Wednesday, February 02, 2005

Building a Legal Lego Case, Block by Block


"They are a company that enjoyed many years of monopoly in this market category and now they want to stifle anything competing against them in the construction toy aisle," said Brahm Segal, vice president and lawyer for Mega Bloks of Montreal.

The last major patents covering Lego's building blocks expired in 1978. Since the early 1990's, Mega Bloks has been involved in about a dozen lawsuits, most of them filed by Lego and still active. Best-Lock (Europe), which makes blocks compatible with Legos, is also involved in eight Lego-related lawsuits in Germany alone.

"We've definitely been spending more on lawyers than I would consider necessary to be in this business," said Best-Lock's chief executive, Torsten Geller, who runs the small company from Summerland, British Columbia. "Basically, Lego is trying to extend its patents to the end of all time. Lego's public image is totally different from the reality of the company."

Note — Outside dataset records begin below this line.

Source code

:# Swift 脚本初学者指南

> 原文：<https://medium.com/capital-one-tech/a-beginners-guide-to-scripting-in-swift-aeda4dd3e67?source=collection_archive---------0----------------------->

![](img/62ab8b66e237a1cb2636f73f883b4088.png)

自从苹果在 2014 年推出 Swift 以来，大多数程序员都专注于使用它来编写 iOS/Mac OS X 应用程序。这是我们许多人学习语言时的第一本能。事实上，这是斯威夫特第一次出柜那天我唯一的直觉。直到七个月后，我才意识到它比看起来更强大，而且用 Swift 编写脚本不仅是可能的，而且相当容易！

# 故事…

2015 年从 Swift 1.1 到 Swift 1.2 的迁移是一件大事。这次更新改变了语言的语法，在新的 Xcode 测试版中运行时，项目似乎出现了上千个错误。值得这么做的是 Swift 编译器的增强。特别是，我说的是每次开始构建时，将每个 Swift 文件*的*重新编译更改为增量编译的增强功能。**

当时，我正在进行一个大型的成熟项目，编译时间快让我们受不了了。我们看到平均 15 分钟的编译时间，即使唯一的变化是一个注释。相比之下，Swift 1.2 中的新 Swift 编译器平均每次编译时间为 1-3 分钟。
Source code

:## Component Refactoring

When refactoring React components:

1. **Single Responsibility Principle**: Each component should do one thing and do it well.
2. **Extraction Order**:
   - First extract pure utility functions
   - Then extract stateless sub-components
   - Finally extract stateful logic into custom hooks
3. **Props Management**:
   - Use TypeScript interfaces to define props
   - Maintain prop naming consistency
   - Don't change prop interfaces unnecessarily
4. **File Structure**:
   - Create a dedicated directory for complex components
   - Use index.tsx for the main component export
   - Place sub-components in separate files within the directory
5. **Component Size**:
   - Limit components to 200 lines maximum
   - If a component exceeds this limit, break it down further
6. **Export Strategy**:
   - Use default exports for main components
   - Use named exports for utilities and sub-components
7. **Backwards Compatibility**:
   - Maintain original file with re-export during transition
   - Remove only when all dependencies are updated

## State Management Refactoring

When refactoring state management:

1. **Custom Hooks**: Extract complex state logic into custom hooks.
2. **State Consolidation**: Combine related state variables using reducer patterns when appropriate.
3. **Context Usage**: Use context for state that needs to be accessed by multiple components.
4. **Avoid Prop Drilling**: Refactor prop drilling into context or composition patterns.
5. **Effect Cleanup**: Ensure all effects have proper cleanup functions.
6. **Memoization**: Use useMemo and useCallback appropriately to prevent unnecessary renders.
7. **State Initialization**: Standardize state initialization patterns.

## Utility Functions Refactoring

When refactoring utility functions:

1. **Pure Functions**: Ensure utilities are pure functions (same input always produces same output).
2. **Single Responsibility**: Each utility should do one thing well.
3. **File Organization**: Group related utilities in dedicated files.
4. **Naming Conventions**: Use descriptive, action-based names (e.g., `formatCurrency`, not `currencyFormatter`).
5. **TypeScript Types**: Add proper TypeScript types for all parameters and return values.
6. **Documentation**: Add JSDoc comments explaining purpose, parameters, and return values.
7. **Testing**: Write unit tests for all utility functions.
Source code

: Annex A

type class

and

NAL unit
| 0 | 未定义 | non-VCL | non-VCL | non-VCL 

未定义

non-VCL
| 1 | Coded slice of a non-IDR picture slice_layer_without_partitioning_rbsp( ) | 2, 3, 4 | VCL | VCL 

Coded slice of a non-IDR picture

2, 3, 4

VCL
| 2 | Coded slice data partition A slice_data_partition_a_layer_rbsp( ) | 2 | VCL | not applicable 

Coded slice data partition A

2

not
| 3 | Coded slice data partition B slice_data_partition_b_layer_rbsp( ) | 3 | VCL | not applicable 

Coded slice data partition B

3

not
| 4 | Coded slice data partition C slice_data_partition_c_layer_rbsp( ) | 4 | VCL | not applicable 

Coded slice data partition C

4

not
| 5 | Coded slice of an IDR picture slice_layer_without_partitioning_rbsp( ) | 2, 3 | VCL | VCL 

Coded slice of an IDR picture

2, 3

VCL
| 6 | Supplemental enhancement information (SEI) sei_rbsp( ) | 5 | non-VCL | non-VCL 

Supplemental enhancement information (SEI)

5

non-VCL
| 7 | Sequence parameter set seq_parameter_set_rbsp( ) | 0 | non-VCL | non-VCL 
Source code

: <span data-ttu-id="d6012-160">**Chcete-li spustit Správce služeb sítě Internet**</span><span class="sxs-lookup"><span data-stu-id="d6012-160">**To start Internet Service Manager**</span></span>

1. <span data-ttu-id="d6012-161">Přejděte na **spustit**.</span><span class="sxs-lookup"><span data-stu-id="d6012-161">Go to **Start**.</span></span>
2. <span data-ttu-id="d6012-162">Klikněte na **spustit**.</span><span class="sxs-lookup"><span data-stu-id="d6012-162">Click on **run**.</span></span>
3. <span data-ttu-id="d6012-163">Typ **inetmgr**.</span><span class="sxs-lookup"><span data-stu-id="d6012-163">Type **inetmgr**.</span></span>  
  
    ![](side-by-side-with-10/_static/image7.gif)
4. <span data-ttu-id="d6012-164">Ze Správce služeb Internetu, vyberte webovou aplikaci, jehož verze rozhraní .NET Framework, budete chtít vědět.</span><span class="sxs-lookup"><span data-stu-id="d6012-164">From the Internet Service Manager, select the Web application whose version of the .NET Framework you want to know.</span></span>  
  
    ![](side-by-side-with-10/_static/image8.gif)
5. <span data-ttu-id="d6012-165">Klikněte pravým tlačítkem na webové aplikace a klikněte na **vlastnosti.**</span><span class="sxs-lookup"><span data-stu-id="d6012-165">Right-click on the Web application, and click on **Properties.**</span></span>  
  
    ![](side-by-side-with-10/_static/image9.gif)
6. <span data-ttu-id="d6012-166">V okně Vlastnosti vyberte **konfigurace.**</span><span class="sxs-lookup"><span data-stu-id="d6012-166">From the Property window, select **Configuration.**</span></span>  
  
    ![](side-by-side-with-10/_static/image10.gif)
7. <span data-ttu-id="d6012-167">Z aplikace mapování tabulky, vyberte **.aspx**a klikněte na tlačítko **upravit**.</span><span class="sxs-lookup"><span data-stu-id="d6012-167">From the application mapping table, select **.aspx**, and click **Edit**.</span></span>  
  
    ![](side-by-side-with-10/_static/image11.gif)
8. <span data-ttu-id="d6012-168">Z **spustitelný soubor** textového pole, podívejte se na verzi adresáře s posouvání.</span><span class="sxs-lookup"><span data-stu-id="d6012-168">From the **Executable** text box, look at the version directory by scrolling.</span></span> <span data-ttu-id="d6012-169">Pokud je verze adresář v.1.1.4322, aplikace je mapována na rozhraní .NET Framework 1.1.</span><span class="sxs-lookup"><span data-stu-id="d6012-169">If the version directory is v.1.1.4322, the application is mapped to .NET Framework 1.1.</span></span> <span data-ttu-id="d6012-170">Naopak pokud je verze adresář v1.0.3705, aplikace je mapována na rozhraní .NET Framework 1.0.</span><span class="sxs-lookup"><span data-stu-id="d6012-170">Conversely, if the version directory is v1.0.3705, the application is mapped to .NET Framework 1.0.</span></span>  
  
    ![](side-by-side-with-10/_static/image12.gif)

Lego's management has been feeling the effects of increased competition ever since Mega Bloks decided in 1991 to go beyond its original product - jumbo bricks designed for infants - into Lego-size blocks. NPD Funworld, which tracks retail toy sales, would not give market figures but said that Mega Bloks is the No. 2 player, after Lego, in the construction toy market for the United States, the products' single largest market. Marc Bertrand, Mega Bloks' president and chief executive, said his company had a stronger market position in parts of Europe where construction toys were a much bigger business relative to the population.

Having recently been the father of the recipient of a gift of some knock-off Lego products, I have no sympathy for these guys. The competitors have an inferior product, and it's people like me who have to explain to their sons why thir cool "Lego-like" toy is a piece of junk.

I don't have a clue as to why it's junk; but it is, and I suspect there's IP behind it.